The executive branch controls the Data Protection Board (DPB).

One of the main problems with the draft Rules is the Union government's latitude in choosing members of the DPB, a quasi-judicial body charged with resolving disputes involving the protection of personal data.

The Rules, which give the government considerable control over the DPB's member selection procedure, have sparked questions about the Board's independence and the separation of powers.

The Appeals Process and the Role of the TDSAT

Another issue is the appeals process outlined in the draft Rules. The Rules stipulate that the TDSAT has a strict six-month deadline to decide digital appeals against DPB decisions.

There are several doubts regarding the feasibility of this approach, despite the noble objective of guaranteeing timely resolution. The TDSAT is already overburdened with cases, particularly from the telecom sector, which consumes a significant portion of the tribunal's time.

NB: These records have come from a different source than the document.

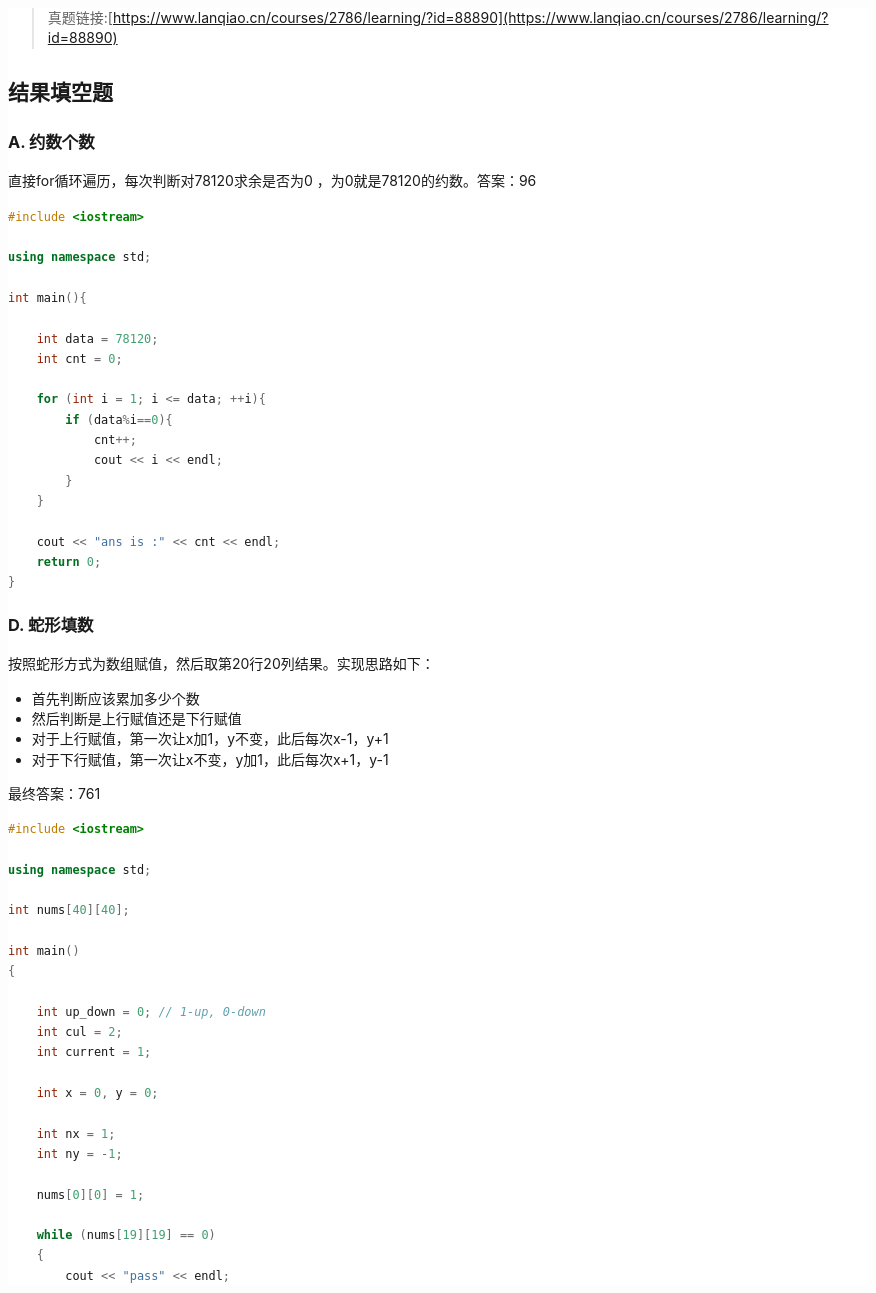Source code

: > 真题链接:[https://www.lanqiao.cn/courses/2786/learning/?id=88890](https://www.lanqiao.cn/courses/2786/learning/?id=88890)

## 结果填空题

### A. 约数个数

直接for循环遍历，每次判断对78120求余是否为0 ，为0就是78120的约数。答案：96

```cpp
#include <iostream>

using namespace std;

int main(){

    int data = 78120;
    int cnt = 0;

    for (int i = 1; i <= data; ++i){
        if (data%i==0){
            cnt++;
            cout << i << endl;
        }
    }

    cout << "ans is :" << cnt << endl;
    return 0;
}
```

### D. 蛇形填数

按照蛇形方式为数组赋值，然后取第20行20列结果。实现思路如下：
- 首先判断应该累加多少个数
- 然后判断是上行赋值还是下行赋值
- 对于上行赋值，第一次让x加1，y不变，此后每次x-1，y+1
- 对于下行赋值，第一次让x不变，y加1，此后每次x+1，y-1

最终答案：761

```cpp
#include <iostream>

using namespace std;

int nums[40][40];

int main()
{

    int up_down = 0; // 1-up, 0-down
    int cul = 2;
    int current = 1;

    int x = 0, y = 0;

    int nx = 1;
    int ny = -1;

    nums[0][0] = 1;

    while (nums[19][19] == 0)
    {
        cout << "pass" << endl;
```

Lack of Data Protection Expertise

Another concern brought up by the draft Rules is the requirement for specific data protection expertise within the TDSAT. Tribunals typically deal with sector-specific cases and assign technical members who are experts in the relevant fields.

However, data protection issues are distinct from those related to general governance or telecommunications, and they necessitate a particular understanding of privacy laws, permission processes, and the nuances of data processing, storage, and transfer.

Lack of Technical Infrastructure for Digital Filings The draft Rules also recommend that appeals be filed online. There have been concerns expressed about whether the TDSAT's IT infrastructure is adequate to manage these filings, despite the fact that this is consistent with the trend toward digital governance.

The tribunal's current digital infrastructure has been criticized for being hard to use and accessible, and many parties have expressed their lack of trust in it.

Lack of Transparency and Accountability

Finally, there are problems with the DPB's operations, the TDSAT's lack of accountability and transparency, and the way the Digital Personal Data Protection Act is being implemented. The draft Rules don't specifically address the creation of thorough annual reports or details on how these entities function.

A major change in India's digital governance structure is outlined in the draft Digital Personal Data Protection Rules of 2025, which designate the TDSAT as the final arbiter of data protection disputes. However, the TDSAT needs significant institutional adjustments in order for this system to work well.

The TDSAT will be better able to handle data protection appeals and enforce the rule of law in India's quickly changing digital environment by putting changes into place.